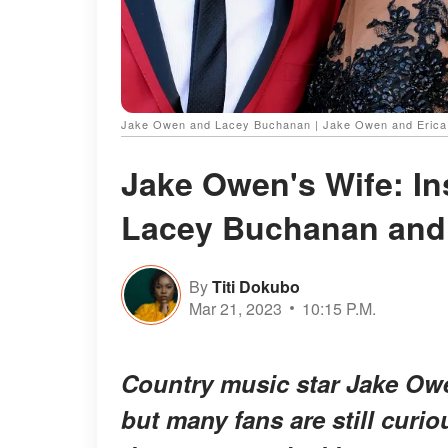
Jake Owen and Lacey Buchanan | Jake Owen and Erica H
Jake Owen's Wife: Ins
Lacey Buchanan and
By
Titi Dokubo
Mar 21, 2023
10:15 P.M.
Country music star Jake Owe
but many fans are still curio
_ _ _ _ _ _ _
▸ **Work task**: Copy every line of text in the listing above word for word, leaving the pictures out.

▸ **Task response**:
Jake Owen and Lacey Buchanan | Jake Owen and Erica H
Jake Owen's Wife: Ins
Lacey Buchanan and
By
Titi Dokubo
Mar 21, 2023
10:15 P.M.
Country music star Jake Owe
but many fans are still curio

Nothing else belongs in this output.